Once you have that, you can iterate over all the possible bit maps you just need a way to take that bit map and "apply" it to an array to generate the sum of the elements at all indexes represented by the map. The following method is an example of how to do that:
private static int bitmapSum(int[] input, int bitmap) {
// a variable for holding the running total
int sum = 0;
// iterate over each element in our array
// adding only the values specified by the bitmap
for (int i = 0; i < input.length; i++) {
int mask = 1 << i;
if ((bitmap & mask) != 0) {
// If the index is part of the bitmap, add it to the total;
sum += input[i];
}
}
return sum;
}
This function will take an integer array and a bit map (represented as an integer) and return the sum of all the elements in the array whose index are present in the mask.
The key to this function is the ability to determine if a given index is in fact in the bit map. That is accomplished by first creating a bit mask for the desired index and then applying that mask to the bit map to test if that value is set.
Basically we want to build an integer where only one bit is set and all the others are zero. We can then bitwise AND that mask with the bit map and test if a particular position is set by comparing the result to 0.

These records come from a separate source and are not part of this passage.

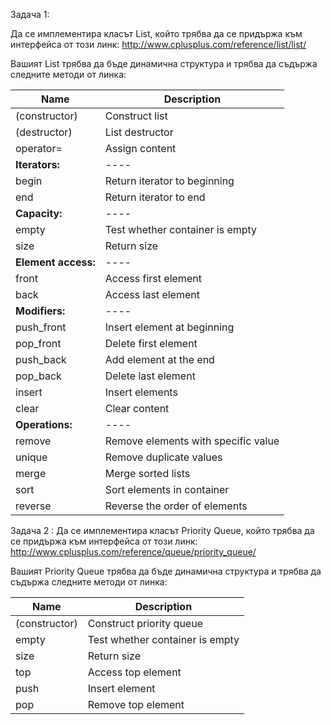 Задача 1:

Да се имплементира класът List, който трябва да се придържа към интерфейса от този линк: http://www.cplusplus.com/reference/list/list/

Вашият List трябва да бъде динамична структура и трябва да съдържа следните методи от линка:


Name | Description
----|-----------
	(constructor)|Construct list
	(destructor)|List destructor 
	operator=|Assign content
	**Iterators:**| ----
	begin|Return iterator to beginning
	end|Return iterator to end
	**Capacity:**| ----
	empty|Test whether container is empty
	size|Return size
	**Element access:**|----
	front|Access first element 
	back|Access last element 
	**Modifiers:**|----
	push_front|Insert element at beginning
	pop_front|Delete first element 
	push_back|Add element at the end
	pop_back|Delete last element
	insert|Insert elements
	clear|Clear content 
	**Operations:**|----
	remove|Remove elements with specific value 
	unique|Remove duplicate values 
	merge|Merge sorted lists 
	sort|Sort elements in container
	reverse|Reverse the order of elements 


Задача 2 :
Да се имплементира класът Priority Queue, който трябва да се придържа към интерфейса от този линк: http://www.cplusplus.com/reference/queue/priority_queue/

Вашият Priority Queue трябва да бъде динамична структура и трябва да съдържа следните методи от линка:

Name | Description
----|-----------
(constructor) |Construct priority queue
empty |Test whether container is empty 
size |Return size 
top |Access top element
push |Insert element
pop | Remove top element 
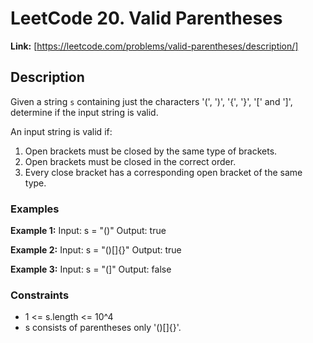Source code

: # LeetCode 20. Valid Parentheses

**Link:** [https://leetcode.com/problems/valid-parentheses/description/]

## Description

Given a string `s` containing just the characters '(', ')', '{', '}', '[' and ']', determine if the input string is valid.

An input string is valid if:
1. Open brackets must be closed by the same type of brackets.
2. Open brackets must be closed in the correct order.
3. Every close bracket has a corresponding open bracket of the same type.

### Examples

**Example 1:**
Input: s = "()"
Output: true

**Example 2:**
Input: s = "()[]{}"
Output: true

**Example 3:**
Input: s = "(]"
Output: false

### Constraints
- 1 <= s.length <= 10^4
- s consists of parentheses only '()[]{}'.
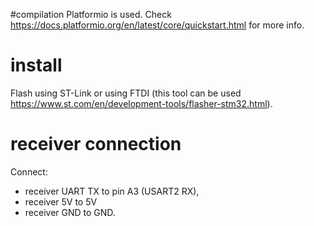 #compilation
Platformio is used. Check https://docs.platformio.org/en/latest/core/quickstart.html for more info.

# install
Flash using ST-Link or using FTDI (this tool can be used https://www.st.com/en/development-tools/flasher-stm32.html).

# receiver connection
Connect:
* receiver UART TX to pin A3 (USART2 RX), 
* receiver 5V to 5V
* receiver GND to GND. 
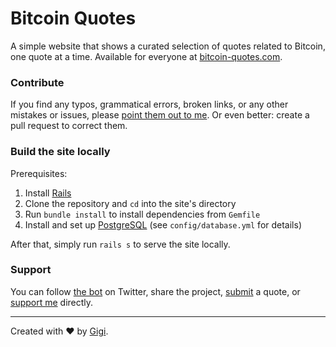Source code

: # Bitcoin Quotes

A simple website that shows a curated selection of quotes related to Bitcoin, one quote at a time. Available for everyone at [bitcoin-quotes.com](https://www.bitcoin-quotes.com/).

### Contribute

If you find any typos, grammatical errors, broken links, or any other mistakes or issues, please [point them out to me](https://dergigi.com/contact/). Or even better: create a pull request to correct them.

### Build the site locally

Prerequisites:

1. Install [Rails](https://rubyonrails.org/)
2. Clone the repository and `cd` into the site's directory
3. Run `bundle install` to install dependencies from `Gemfile`
4. Install and set up [PostgreSQL](https://www.postgresql.org/) (see `config/database.yml` for details)

After that, simply run `rails s` to serve the site locally.

### Support

You can follow [the bot](https://twitter.com/btc_quotes) on Twitter, share the project, [submit](https://forms.gle/himv1V62J8ArHPkJ8) a quote, or [support me](https://dergigi.com/support/) directly.

---

Created with :heart: by [Gigi](https://dergigi.com/).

Lets say we have an 8-bit map like the following:
map: 1 0 0 1 1 1 0 1
---------------
indexes: 7 6 5 4 3 2 1 0
To test the value for index 4 we would need a bit mask that looks like the following:
mask: 0 0 0 1 0 0 0 0
---------------
indexes: 7 6 5 4 3 2 1 0
To build the mask we simply start with 1 and shift it by N:
1: 0 0 0 0 0 0 0 1
shift by 1: 0 0 0 0 0 0 1 0
shift by 2: 0 0 0 0 0 1 0 0
shift by 3: 0 0 0 0 1 0 0 0
shift by 4: 0 0 0 1 0 0 0 0
Once we have this we can apply the mask to the map and see if the value is set:
map: 1 0 0 1 1 1 0 1
mask: 0 0 0 1 0 0 0 0
---------------
result of AND: 0 0 0 1 0 0 0 0
Since the result is != 0 we can tell that index 4 is included in the map.